If that assumption is not justified, you need to consider cases such as
the stop hitting with the return from lock.lock() as the next statement.
The lock is locked, but control has not returned to your code, and
execution is still outside your try-finally block. Even worse, the stop
may hit in the middle of ReentrantLock.Sync.nonfairTryAcquire(), leaving
the lock in an inconsistent state.

I believe this sort of issue lead to the recognition that stop() could
not be used safely, and the decision get rid of the problem by
deprecating it.

In other words, "DO NOT EVER USE 'Thread#stop()'!"
 
K

Kevin McMurtrie

Jan Burse said:
Proper use of java.util.concurrent in the same sense
as synchronized works.

They also say in the documentation that ThreadDeath will
unravel synchronized statements. So under the hood they
must have some boundaries and some finally blocks.

So when I use the native monitors, I will have what
stop() boundaries here?

A;
synchronized (obj) {
B;
}
C;


Assume I am now using something like:

A;
ReentrantLock lock=new ReentrantLock();
lock.lock();
try {
B;
} finally {
lock.unlock()
}
C;

Will it *always* unravel my lock when using stop()?

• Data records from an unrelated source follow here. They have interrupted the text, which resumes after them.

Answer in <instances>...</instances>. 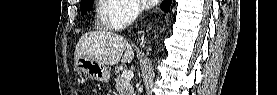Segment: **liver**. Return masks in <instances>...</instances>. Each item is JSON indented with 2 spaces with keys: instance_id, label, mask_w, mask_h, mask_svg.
<instances>
[{
  "instance_id": "obj_1",
  "label": "liver",
  "mask_w": 277,
  "mask_h": 95,
  "mask_svg": "<svg viewBox=\"0 0 277 95\" xmlns=\"http://www.w3.org/2000/svg\"><path fill=\"white\" fill-rule=\"evenodd\" d=\"M89 56L104 65H116L121 60L130 63L134 51L122 36L109 31H96L84 34L78 41L74 59Z\"/></svg>"
}]
</instances>
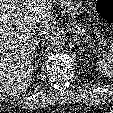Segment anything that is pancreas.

No. lock.unlock() can be called normally then aborted by a call to
stop().

More importantly, protecting B with a lock implies that it is modifying
shared data in a non-atomic manner. That implies that aborting it in an
undeclared location would leave damaged shared data behind.
 
M

Mike Schilling

Jan Burse said:
Proper use of java.util.concurrent in the same sense
as synchronized works.

If the question is "How do I protect use of concurrent classes against
clients calling stop()?", I'm fairly sure the answer is "You can't".
 
D

Daniel Pitts

Proper use of java.util.concurrent in the same sense
as synchronized works.

They also say in the documentation that ThreadDeath will
unravel synchronized statements. So under the hood they
must have some boundaries and some finally blocks.

So when I use the native monitors, I will have what
stop() boundaries here?

A;
synchronized (obj) {
B;
}
C;


Assume I am now using something like:

A;
ReentrantLock lock=new ReentrantLock();
lock.lock();
try {
B;
} finally {
lock.unlock()
}
C;

Will it *always* unravel my lock when using stop()?
Under the assumption that B does not throw any exception
except when it gets a ThreadDeath injected.
It is possible that stop() causes the exception to be thrown just before
"lock.unlock" is executed, but after B has executed. So, your "finally"
may be bypassed. Oops.

Even worse, it could be that your lock is *half* unlocked, because it
isn't expecting to be interrupted in the middle of its operation, but
Thread.stop() does just that.

So, just don't do it. There are good reasons its been deprecated.